Deciding that it's worth the risk is not the same thing, however, as saying that no palliative measures should or can be taken to minimize the incentive impacts of those guarantees. Once you've bailed out the offending companies and their counterparties (ahem, like Goldman), you need to immediately begin a process to ensure that they don't just use the now certain fact of a federal loan guarantee to make even riskier bets than those that got them in trouble in the first place.
This hasn't happened in Goldman's case, and it hasn't happened to any of the other institutions that are still standing either. The Fed's window is still open to all of these guys, giving away free money that the banks are sometimes willing to lend to someone else, but are mostly using to repair the balance sheets they laid waste to with bad paper. I notice that Goldman hasn't said they'd like to see that stop anytime soon.
In addition, thee has yet to be any meaningful beginning to the promised effort to re-regulate these institutions so that they don't remain too big and too interconnected to fail. The absence of such regulations makes it a certainty that we'll have to bail them out again, because the incentives are all on making risky short term bets without regard to risk exposures. If Uncle Sam is going to pick up the check, why take less profit (either as a corporation or a CEO) to protect against risk?

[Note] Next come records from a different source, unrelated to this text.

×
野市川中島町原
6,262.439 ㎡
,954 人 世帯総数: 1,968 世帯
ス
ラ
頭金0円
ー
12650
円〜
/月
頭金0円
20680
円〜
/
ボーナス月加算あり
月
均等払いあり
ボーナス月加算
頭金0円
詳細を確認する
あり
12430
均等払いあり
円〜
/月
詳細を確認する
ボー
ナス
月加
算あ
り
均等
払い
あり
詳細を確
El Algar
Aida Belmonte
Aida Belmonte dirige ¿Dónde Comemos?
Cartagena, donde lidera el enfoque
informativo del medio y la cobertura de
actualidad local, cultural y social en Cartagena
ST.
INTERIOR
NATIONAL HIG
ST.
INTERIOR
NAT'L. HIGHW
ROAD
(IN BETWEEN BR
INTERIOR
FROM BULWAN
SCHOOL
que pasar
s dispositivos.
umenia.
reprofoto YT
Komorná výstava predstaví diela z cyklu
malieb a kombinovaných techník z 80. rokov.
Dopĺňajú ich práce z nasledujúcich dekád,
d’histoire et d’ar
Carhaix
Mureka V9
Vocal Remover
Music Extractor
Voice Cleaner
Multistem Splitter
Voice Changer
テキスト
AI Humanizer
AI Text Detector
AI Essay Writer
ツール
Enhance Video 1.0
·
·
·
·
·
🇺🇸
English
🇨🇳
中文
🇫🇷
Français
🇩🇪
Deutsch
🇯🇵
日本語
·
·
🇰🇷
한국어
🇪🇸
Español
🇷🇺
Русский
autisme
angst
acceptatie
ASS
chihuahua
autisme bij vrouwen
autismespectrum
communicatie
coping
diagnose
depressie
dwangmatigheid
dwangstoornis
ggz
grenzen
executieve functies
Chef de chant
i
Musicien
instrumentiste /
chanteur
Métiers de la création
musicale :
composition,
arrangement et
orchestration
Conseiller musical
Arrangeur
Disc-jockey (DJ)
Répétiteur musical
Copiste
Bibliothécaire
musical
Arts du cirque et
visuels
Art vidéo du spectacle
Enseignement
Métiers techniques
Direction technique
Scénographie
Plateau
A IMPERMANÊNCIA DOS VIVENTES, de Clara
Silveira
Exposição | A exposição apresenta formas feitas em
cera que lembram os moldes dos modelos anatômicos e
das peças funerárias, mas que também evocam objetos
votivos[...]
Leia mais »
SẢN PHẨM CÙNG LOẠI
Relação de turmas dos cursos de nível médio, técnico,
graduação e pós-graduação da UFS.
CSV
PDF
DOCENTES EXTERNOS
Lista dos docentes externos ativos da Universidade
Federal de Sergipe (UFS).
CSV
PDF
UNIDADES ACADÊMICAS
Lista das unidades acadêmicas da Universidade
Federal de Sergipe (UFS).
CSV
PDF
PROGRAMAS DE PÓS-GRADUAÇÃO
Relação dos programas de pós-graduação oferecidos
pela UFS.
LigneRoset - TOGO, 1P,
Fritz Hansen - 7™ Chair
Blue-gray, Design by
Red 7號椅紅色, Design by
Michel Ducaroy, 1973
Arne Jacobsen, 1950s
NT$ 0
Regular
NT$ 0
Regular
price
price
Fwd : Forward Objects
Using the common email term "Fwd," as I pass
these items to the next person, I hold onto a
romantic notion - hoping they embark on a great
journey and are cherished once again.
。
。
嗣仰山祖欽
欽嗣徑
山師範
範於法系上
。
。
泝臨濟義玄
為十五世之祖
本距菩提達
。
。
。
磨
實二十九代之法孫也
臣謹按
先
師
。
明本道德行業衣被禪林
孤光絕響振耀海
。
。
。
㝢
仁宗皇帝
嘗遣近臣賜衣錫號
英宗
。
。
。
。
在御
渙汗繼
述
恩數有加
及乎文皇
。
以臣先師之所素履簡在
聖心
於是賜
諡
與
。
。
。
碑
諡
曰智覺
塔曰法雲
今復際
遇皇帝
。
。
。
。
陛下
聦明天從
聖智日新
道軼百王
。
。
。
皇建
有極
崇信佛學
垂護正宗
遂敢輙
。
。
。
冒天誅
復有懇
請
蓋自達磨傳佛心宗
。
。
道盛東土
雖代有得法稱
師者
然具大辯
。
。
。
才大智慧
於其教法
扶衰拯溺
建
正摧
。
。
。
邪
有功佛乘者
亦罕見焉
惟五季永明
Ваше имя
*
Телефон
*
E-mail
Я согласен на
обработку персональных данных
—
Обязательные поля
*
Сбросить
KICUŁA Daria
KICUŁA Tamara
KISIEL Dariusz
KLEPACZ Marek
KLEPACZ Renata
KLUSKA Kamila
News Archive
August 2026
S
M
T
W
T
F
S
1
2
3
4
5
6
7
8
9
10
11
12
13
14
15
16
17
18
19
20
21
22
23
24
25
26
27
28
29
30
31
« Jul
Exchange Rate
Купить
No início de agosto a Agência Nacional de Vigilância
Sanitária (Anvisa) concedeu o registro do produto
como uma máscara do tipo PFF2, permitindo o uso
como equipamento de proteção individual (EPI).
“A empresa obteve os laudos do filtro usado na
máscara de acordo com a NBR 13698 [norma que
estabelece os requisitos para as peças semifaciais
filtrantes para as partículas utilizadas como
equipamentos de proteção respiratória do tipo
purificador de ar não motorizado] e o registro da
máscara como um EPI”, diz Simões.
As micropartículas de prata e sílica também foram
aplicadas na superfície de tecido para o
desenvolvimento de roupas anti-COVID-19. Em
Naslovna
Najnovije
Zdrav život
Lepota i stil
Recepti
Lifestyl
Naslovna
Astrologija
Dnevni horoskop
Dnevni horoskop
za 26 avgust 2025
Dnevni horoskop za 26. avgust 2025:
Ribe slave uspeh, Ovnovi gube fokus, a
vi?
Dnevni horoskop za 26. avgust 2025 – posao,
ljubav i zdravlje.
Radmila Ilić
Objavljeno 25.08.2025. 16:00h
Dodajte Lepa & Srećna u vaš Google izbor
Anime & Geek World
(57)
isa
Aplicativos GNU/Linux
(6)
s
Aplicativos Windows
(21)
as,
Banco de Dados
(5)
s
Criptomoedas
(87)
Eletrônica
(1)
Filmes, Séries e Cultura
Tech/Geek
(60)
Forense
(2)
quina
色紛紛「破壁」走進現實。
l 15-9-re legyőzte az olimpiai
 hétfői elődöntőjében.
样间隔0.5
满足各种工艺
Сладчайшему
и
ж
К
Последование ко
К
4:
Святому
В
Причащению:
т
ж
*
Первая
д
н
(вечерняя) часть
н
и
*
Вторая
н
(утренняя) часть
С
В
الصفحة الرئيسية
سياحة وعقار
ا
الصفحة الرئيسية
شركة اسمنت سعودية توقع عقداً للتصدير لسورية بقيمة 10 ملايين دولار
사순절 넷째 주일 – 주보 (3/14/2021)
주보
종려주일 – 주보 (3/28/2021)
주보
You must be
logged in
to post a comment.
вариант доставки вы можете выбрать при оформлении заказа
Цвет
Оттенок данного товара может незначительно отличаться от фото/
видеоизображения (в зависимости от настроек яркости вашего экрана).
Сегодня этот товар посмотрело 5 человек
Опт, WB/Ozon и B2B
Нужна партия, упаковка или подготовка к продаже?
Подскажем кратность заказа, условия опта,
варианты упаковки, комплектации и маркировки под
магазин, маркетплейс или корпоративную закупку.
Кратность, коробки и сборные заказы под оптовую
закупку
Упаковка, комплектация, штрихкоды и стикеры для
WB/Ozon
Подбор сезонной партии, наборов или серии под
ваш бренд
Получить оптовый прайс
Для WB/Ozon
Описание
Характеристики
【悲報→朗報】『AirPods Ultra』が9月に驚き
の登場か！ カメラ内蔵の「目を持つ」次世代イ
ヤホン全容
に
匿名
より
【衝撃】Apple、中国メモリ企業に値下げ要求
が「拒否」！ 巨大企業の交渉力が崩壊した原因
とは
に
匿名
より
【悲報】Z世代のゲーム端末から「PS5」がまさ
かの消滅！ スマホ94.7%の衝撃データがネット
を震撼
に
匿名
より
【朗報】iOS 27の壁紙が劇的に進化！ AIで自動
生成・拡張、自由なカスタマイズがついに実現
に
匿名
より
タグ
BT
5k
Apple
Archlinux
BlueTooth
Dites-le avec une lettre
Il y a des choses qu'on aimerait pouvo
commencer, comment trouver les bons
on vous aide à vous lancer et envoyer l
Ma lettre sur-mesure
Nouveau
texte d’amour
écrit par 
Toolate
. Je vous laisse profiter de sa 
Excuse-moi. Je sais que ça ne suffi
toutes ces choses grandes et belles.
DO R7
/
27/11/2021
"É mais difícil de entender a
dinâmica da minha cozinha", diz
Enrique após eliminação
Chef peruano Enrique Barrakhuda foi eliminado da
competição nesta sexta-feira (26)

This adds one more voice to the unusual chorus of agreement we're seeing here - the European leaders of the G20 countries who told President Obama two weeks ago that they would make no further commitments of cash to the recovery, and more to the point, wanted to see a much more aggressive effort to impose regulations on this behemoth of a financial system that keeps careering around wrecking lives while its operators get rich on fees and uninsured risks.
They're right. They refused to pump more cash into the banking system on the legitimate grounds that they already provide a social safety net that makes our system look positively barbaric and goes a long way to prop up demand in their economies, and if we don't re-regulate these institutions and break up their power to fiddle our economy, we're going to pay again and again for their mistakes, because we won't have any choice - they'll still be too interconnected and "too big to fail".
Yikes. The Wall Street Journal's opinion page, Matt Yglesias, and the G20 finance ministers? Strange bedfellows indeeed!